Spicy Vietnamese Pork Meatball Soup

Prep time 20 minutes Cook time 15 minutes

Serves 4 people



Vietnamese Meatballs

  • 500g pork mince
  • 2 garlic cloves, crushed
  • ¼ cup finely chopped coriander leaves
  • 1 green onion (shallot), trimmed and thinly sliced
  • ½ teaspoon salt
  • ¼ teaspoon white pepper

Spicy Broth

  • 1 tablespoon peanut or vegetable oil
  • 1 stem lemongrass (white part only), crushed and finely sliced
  • 1-2 (to your taste) small red bird’s eye chilli, deseeded and chopped
  • 3 green onions (shallots), trimmed and thinly sliced
  • 3 garlic cloves, crushed
  • 8 cups chicken stock
  • ¼ cup lime juice
  • 2 ½ tablespoons fish sauce
  • 1 bunch baby bok choy, trimmed and halved lengthways

To Serve

  • Rice noodles
  • Coriander leaves, sliced red chilli and lime wedges


  1. 1.
    To make Vietnamese meatballs, combine pork mince, garlic and coriander in a medium bowl.
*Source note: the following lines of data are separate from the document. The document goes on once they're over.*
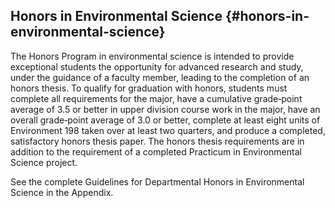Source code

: ## **Honors in Environmental Science** {#honors-in-environmental-science}

The Honors Program in environmental science is intended to provide exceptional students the opportunity for advanced research and study, under the guidance of a faculty member, leading to the completion of an honors thesis. To qualify for graduation with honors, students must complete all requirements for the major, have a cumulative grade‐point average of 3.5 or better in upper division course work in the major, have an overall grade‐point average of 3.0 or better, complete at least eight units of Environment 198 taken over at least two quarters, and produce a completed, satisfactory honors thesis paper. The honors thesis requirements are in addition to the requirement of a completed Practicum in Environmental Science project.

See the complete Guidelines for Departmental Honors in Environmental Science in the Appendix.

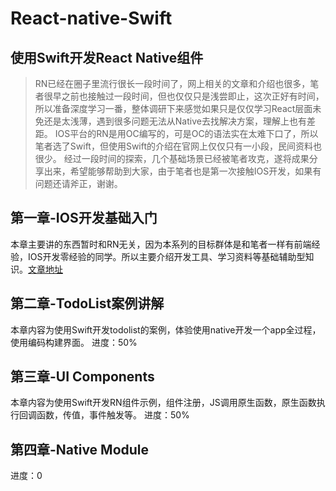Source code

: # React-native-Swift

## 使用Swift开发React Native组件

> RN已经在圈子里流行很长一段时间了，网上相关的文章和介绍也很多，笔者很早之前也接触过一段时间，但也仅仅只是浅尝即止，这次正好有时间，所以准备深度学习一番，整体调研下来感觉如果只是仅仅学习React层面未免还是太浅薄，遇到很多问题无法从Native去找解决方案，理解上也有差距。
> IOS平台的RN是用OC编写的，可是OC的语法实在太难下口了，所以笔者选了Swift，但使用Swift的介绍在官网上仅仅只有一小段，民间资料也很少。
> 经过一段时间的探索，几个基础场景已经被笔者攻克，遂将成果分享出来，希望能够帮助到大家，由于笔者也是第一次接触IOS开发，如果有问题还请斧正，谢谢。

## 第一章-IOS开发基础入门
本章主要讲的东西暂时和RN无关，因为本系列的目标群体是和笔者一样有前端经验，IOS开发零经验的同学。所以主要介绍开发工具、学习资料等基础辅助型知识。[文章地址](https://segmentfault.com/a/1190000009579393)

## 第二章-TodoList案例讲解
本章内容为使用Swift开发todolist的案例，体验使用native开发一个app全过程，使用编码构建界面。
进度：50%

## 第三章-UI Components
本章内容为使用Swift开发RN组件示例，组件注册，JS调用原生函数，原生函数执行回调函数，传值，事件触发等。
进度：50%

## 第四章-Native Module
进度：0

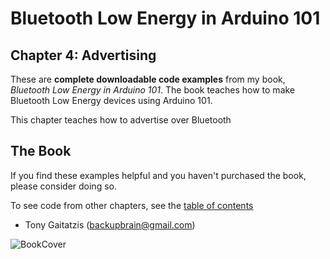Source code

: # Bluetooth Low Energy in Arduino 101

## Chapter 4: Advertising


These are **complete downloadable code examples** from my book, _Bluetooth Low Energy in Arduino 101_.  The book teaches how to make Bluetooth Low Energy devices using Arduino 101.

This chapter teaches how to advertise over Bluetooth

## The Book

If you find these examples helpful and you haven't purchased the book, please consider doing so.

To see code from other chapters, see the [table of contents](https://github.com/BluetoothLowEnergyInArduino101/Book)

- Tony Gaitatzis (<backupbrain@gmail.com>)

![BookCover](https://github.com/BluetoothLowEnergyIniOSSwift/Book/blob/master/Bluetooth%20Low%20Energy%20in%20Arduino%20101%20Cover.png)

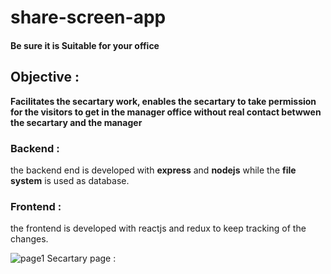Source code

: # share-screen-app
#### **Be sure it is Suitable for your office** 

## Objective :
**Facilitates the secartary work, enables the secartary to take permission for the visitors to get in the manager office without real contact betwwen the
secartary and the manager**

### Backend :
the backend end is developed with **express** and **nodejs** while the **file system** is used as database.  
### Frontend :
the frontend is developed with reactjs and redux to keep tracking of the changes.

![page1](https://photos.app.goo.gl/W3dDmYe54bAYV8zj8)
Secartary page : 
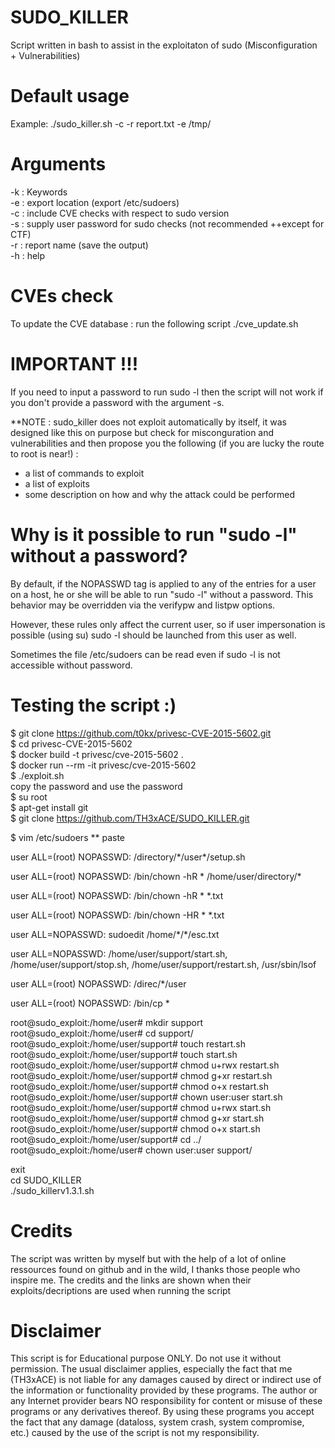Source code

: # SUDO_KILLER
Script written in bash to assist in the exploitaton of sudo (Misconfiguration + Vulnerabilities)

# Default usage
Example: ./sudo_killer.sh -c -r report.txt -e /tmp/

# Arguments 
-k : Keywords \
-e : export location (export /etc/sudoers) \
-c : include CVE checks with respect to sudo version \
-s : supply user password for sudo checks (not recommended ++except for CTF) \
-r : report name (save the output) \
-h : help 

# CVEs check
To update the CVE database : run the following script ./cve_update.sh

# IMPORTANT !!!
If you need to input a password to run sudo -l then the script will not work if you don't provide a password with the argument -s.

**NOTE : sudo_killer does not exploit automatically by itself, it was designed like this on purpose but check for misconguration and vulnerabilities and then propose you the following (if you are lucky the route to root is near!) :
+ a list of commands to exploit
+ a list of exploits
+ some description on how and why the attack could be performed

# Why is it possible to run "sudo -l" without a password?

By default, if the NOPASSWD tag is applied to any of the entries for a user on a host, he or she will be able to run "sudo -l" without a password. This behavior may be overridden via the verifypw and listpw options.

However, these rules only affect the current user, so if user impersonation is possible (using su) sudo -l should be launched from this user as well. 

Sometimes the file /etc/sudoers can be read even if sudo -l is not accessible without password.


# Testing the script :)
$ git clone https://github.com/t0kx/privesc-CVE-2015-5602.git \
$ cd privesc-CVE-2015-5602 \
$ docker build -t privesc/cve-2015-5602 . \
$ docker run --rm -it privesc/cve-2015-5602 \
$ ./exploit.sh \
copy the password and use the password \
$ su root \
$ apt-get install git \
$ git clone https://github.com/TH3xACE/SUDO_KILLER.git

$ vim /etc/sudoers
** paste
<p>user ALL=(root) NOPASSWD: /directory/*/user*/setup.sh </p>
<p>user ALL=(root) NOPASSWD: /bin/chown -hR * /home/user/directory/* </p>
<p>user ALL=(root) NOPASSWD: /bin/chown -hR * *.txt  </p>
<p>user ALL=(root) NOPASSWD: /bin/chown -HR * *.txt   </p>
<p>user ALL=NOPASSWD: sudoedit /home/*/*/esc.txt   </p>
<p>user ALL=NOPASSWD: /home/user/support/start.sh, /home/user/support/stop.sh, /home/user/support/restart.sh, /usr/sbin/lsof   </p>
<p>user ALL=(root) NOPASSWD: /direc/*/user  </p>
<p>user ALL=(root) NOPASSWD: /bin/cp *  </p>


root@sudo_exploit:/home/user# mkdir support \
root@sudo_exploit:/home/user# cd support/ \
root@sudo_exploit:/home/user/support# touch restart.sh \
root@sudo_exploit:/home/user/support# touch start.sh \
root@sudo_exploit:/home/user/support# chmod u+rwx restart.sh \
root@sudo_exploit:/home/user/support# chmod g+xr restart.sh \
root@sudo_exploit:/home/user/support# chmod o+x restart.sh \
root@sudo_exploit:/home/user/support# chown user:user start.sh   
root@sudo_exploit:/home/user/support# chmod u+rwx start.sh \
root@sudo_exploit:/home/user/support# chmod g+xr start.sh \
root@sudo_exploit:/home/user/support# chmod o+x start.sh \
root@sudo_exploit:/home/user/support# cd ../ \
root@sudo_exploit:/home/user# chown user:user support/ 

exit \
cd SUDO_KILLER \
./sudo_killerv1.3.1.sh

# Credits
The script was written by myself but with the help of a lot of online ressources found on github and in the wild, I thanks those people who inspire me. The credits and the links are shown when their exploits/decriptions are used when running the script

# Disclaimer

This script is for Educational purpose ONLY. Do not use it without permission. The usual disclaimer applies, especially the fact that me (TH3xACE) is not liable for any damages caused by direct or indirect use of the information or functionality provided by these programs. The author or any Internet provider bears NO responsibility for content or misuse of these programs or any derivatives thereof. By using these programs you accept the fact that any damage (dataloss, system crash, system compromise, etc.) caused by the use of the script is not my responsibility.



 
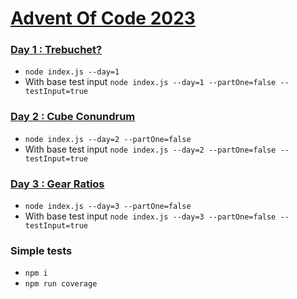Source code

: # [Advent Of Code 2023](https://adventofcode.com/2023)

### [Day 1 : Trebuchet?](https://github.com/damisv/adventofcode2023/tree/main/src/day_1)
- `node index.js --day=1`
- With base test input `node index.js --day=1 --partOne=false --testInput=true`

### [Day 2 : Cube Conundrum](https://github.com/damisv/adventofcode2023/tree/main/src/day_2)
- `node index.js --day=2 --partOne=false`
- With base test input `node index.js --day=2 --partOne=false --testInput=true`

### [Day 3 : Gear Ratios](https://github.com/damisv/adventofcode2023/tree/main/src/day_3)
- `node index.js --day=3 --partOne=false`
- With base test input `node index.js --day=3 --partOne=false --testInput=true`

### Simple tests
- `npm i`
- `npm run coverage`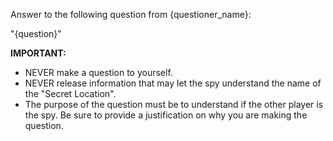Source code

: Answer to the following question from {questioner_name}:

"{question}"

**IMPORTANT:** 
- NEVER make a question to yourself.
- NEVER release information that may let the spy understand the name of the "Secret Location".
- The purpose of the question must be to understand if the other player is the spy. Be sure to provide a justification on why you are making the question.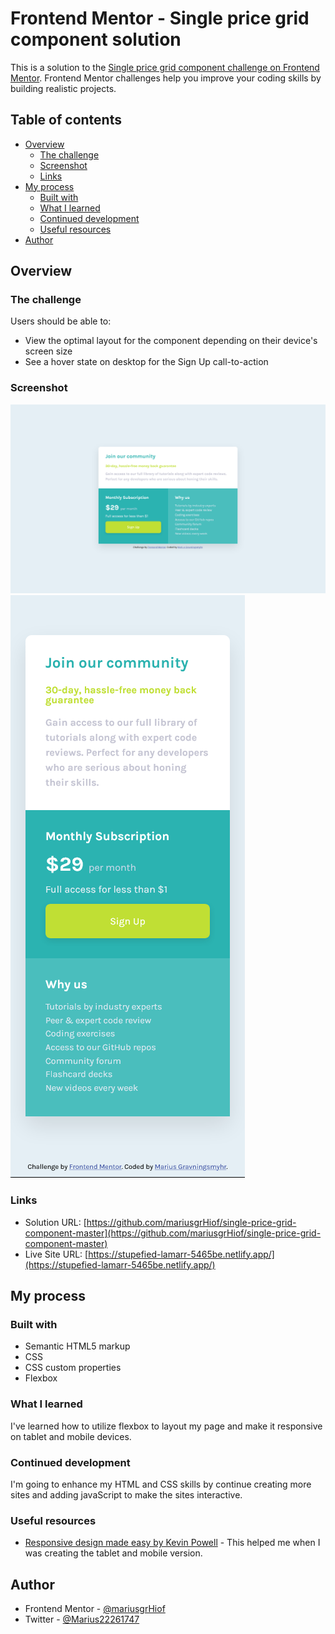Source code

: # Frontend Mentor - Single price grid component solution

This is a solution to the [Single price grid component challenge on Frontend Mentor](https://www.frontendmentor.io/challenges/single-price-grid-component-5ce41129d0ff452fec5abbbc). Frontend Mentor challenges help you improve your coding skills by building realistic projects.

## Table of contents

- [Overview](#overview)
  - [The challenge](#the-challenge)
  - [Screenshot](#screenshot)
  - [Links](#links)
- [My process](#my-process)
  - [Built with](#built-with)
  - [What I learned](#what-i-learned)
  - [Continued development](#continued-development)
  - [Useful resources](#useful-resources)
- [Author](#author)

## Overview

### The challenge

Users should be able to:

- View the optimal layout for the component depending on their device's screen size
- See a hover state on desktop for the Sign Up call-to-action

### Screenshot

![Desktop layout](./screenshots/desktop.png)
![Mobile layout](./screenshots/mobile.png)

### Links

- Solution URL: [https://github.com/mariusgrHiof/single-price-grid-component-master](https://github.com/mariusgrHiof/single-price-grid-component-master)
- Live Site URL: [https://stupefied-lamarr-5465be.netlify.app/](https://stupefied-lamarr-5465be.netlify.app/)

## My process

### Built with

- Semantic HTML5 markup
- CSS
- CSS custom properties
- Flexbox

### What I learned

I've learned how to utilize flexbox to layout my page and make it responsive on tablet and mobile devices.

### Continued development

I'm going to enhance my HTML and CSS skills by continue creating more sites and adding javaScript to make the sites interactive.

### Useful resources

- [Responsive design made easy by Kevin Powell](https://www.youtube.com/watch?v=bn-DQCifeQQ) - This helped me when I was creating the tablet and mobile version.

## Author

- Frontend Mentor - [@mariusgrHiof](https://www.frontendmentor.io/profile/mariusgrHiof)
- Twitter - [@Marius22261747](https://www.twitter.com/Marius22261747)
Season with salt and pepper. Mix until well combined. Using about 1 tablespoon mixture per meatball, roll into small balls. Place onto a plate, cover and refrigerate for 30 minutes.
  2. 2.
    To make spicy broth, heat oil in a large saucepan over medium heat. Add lemongrass, chilli, green onions and garlic and cook, stirring often, for 2-3 minutes until softened.
  3. 3.
    Add stock, cover and bring to the boil. Add meatballs. Reduce heat, cover and simmer for 8-10 minutes or until meatballs are cooked through.
  4. 4.
    Stir in lime juice and fish sauce. Add bok choy and cook until bok choy wilts.
  5. 5.
    Ladle meatballs, bok choy and hot broth into deep serving bowls. Top with coriander and chilli and serve with lime wedges.